I don’t normally make posts like this but if anyone can relate or has advice so I don’t feel so alone I would appreciate it! I feel like crying and I’m so anxious. So I’ve been dealing with an ocd flare up since February. It started out as contamination and harm after I had a really bad experience on a edible. The contamination mostly centered around the fear of someone accidentally giving me an edible to someone putting it in my food or water. Then it went from there to my Brian going you know what’s worse than edibles? LSD. So then I obsessed over that and it’s been like that on and off. I’ve had an extremely hard time with it it’s been one of the worst themes I ever had. I don’t eat certain things. Especially sweets. I avoid them. I avoid taking medication Bc I’m scared. I limit myself. I’m horrible about opening water bottles and if it doesn’t open just right I won’t drink out of it. I know it’s crazy I know it’s untrue but the panic I feel traces back to that night. I don’t ever want to feel that out of control again it scared me so bad I got diagnosed with ptsd (to be fair I had a lot of unresolved trauma that caused my glass to overfill) well, I’ve been going to EMDR therapy it’s got my ptsd under control but the ocd is louder. My ocd is clawing to stay alive. I’ve started to have intrusive thoughts now about my boyfriend might slip something into my water even though ITS NOT TRUE. So then I panic because the thoughts are so irrational that I get scared like why would I ever think that about him???? But the intrusive thoughts are so jarring and I don’t want my ocd to focus on him now!

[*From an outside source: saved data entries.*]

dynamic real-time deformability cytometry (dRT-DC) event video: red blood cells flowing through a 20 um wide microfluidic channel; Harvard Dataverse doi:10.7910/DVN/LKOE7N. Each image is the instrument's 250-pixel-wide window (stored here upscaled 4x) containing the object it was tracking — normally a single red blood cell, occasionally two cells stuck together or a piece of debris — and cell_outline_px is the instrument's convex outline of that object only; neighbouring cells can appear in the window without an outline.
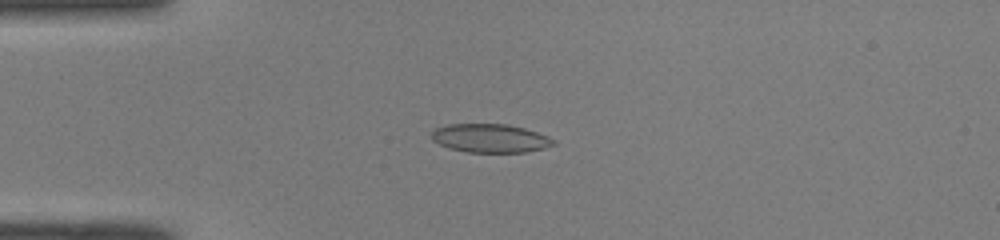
{"species": "common noctule bat (a hibernating species)", "species_latin": "Nyctalus noctula", "temperature_condition": "room temperature", "stored_images_in_passage": 39, "camera_frame_rate_fps": 3000, "um_per_image_px": 0.085, "animal": {"sex": "male", "body_mass_g": 19.0, "forearm_length_mm": 50.8}, "frame": {"image": 1, "passage_image": 2, "time_ms": 0.333, "image_size_px": [1000, 240], "cell_outline_px": [[556, 144], [544, 148], [528, 152], [468, 152], [452, 148], [440, 144], [432, 140], [432, 128], [448, 124], [508, 124], [524, 128], [548, 136], [556, 140]], "centroid_in_image_um": [41.68, 11.74], "position_along_channel_um": 43.3, "area_um2": 20.35}}
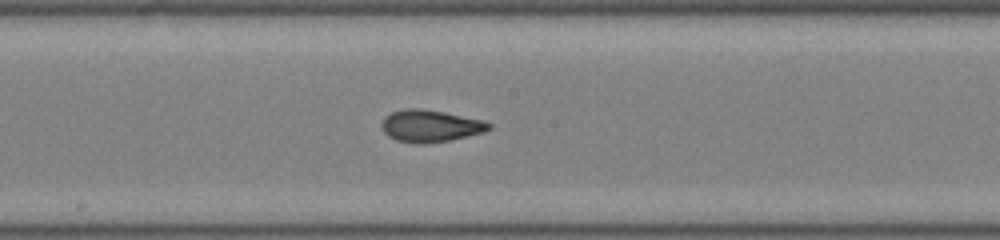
{"frame": {"image": 2, "passage_image": 16, "time_ms": 5.0, "image_size_px": [1000, 240], "cell_outline_px": [[492, 128], [484, 132], [448, 140], [424, 144], [416, 144], [396, 140], [388, 136], [384, 132], [380, 124], [384, 116], [392, 112], [404, 108], [420, 108], [444, 112], [484, 120], [492, 124]], "centroid_in_image_um": [36.56, 10.7], "position_along_channel_um": 211.6, "area_um2": 20.17}}
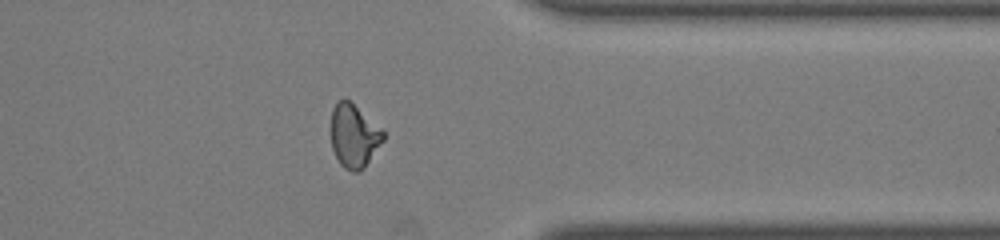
{"frame": {"image": 3, "passage_image": 29, "time_ms": 9.333, "image_size_px": [1000, 240], "cell_outline_px": [[384, 140], [364, 168], [356, 172], [352, 172], [344, 168], [340, 164], [332, 148], [332, 108], [336, 100], [348, 100], [384, 132]], "centroid_in_image_um": [30.07, 11.58], "position_along_channel_um": 381.3, "area_um2": 18.84}, "authors_computed_cell_mechanics": {"area_um2": 19.5364, "velocity_mm_per_s": 4.0963, "shape_relaxation_time_tau1_ms": null, "shape_relaxation_time_tau2_ms": 1.44, "deformation_change_tau1": null, "deformation_change_tau2": 0.0768}}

I need advice! I’ve been prescribed pristiq but haven’t taken it Bc you guessed it.,.. I’m scared to! I can’t go on like this! The thoughts are so irrational it scares me even though the rational side of me knows it’s not true but I guess that’s ocd. We get scared of the thoughts even though we know it’s not true and I know it’s my brain trying to keep the ocd going. I know therapy must be working otherwise my theme subjects wouldn’t have changed so fast. I’m so tired of this.
I have really bad anxiety over my health. My biggest fear is throwing up. I have contamination OCD, too. Germs terrify me. But I’m also very terrified of medications. I barely want to take Advil for a headache, even though feeling bad makes my OCD and anxiety worse. This is especially hard because I got prescribed anxiety medication in 2021 and never took it because I am too terrified of the side effects and how it would make me feel. I’m tired of having severe OCD and anxiety as well as tics and knowing I will probably never be medicated for it. My family doesn’t make it any better, my parents made me cry because they said I am over dramatic and scared of everything.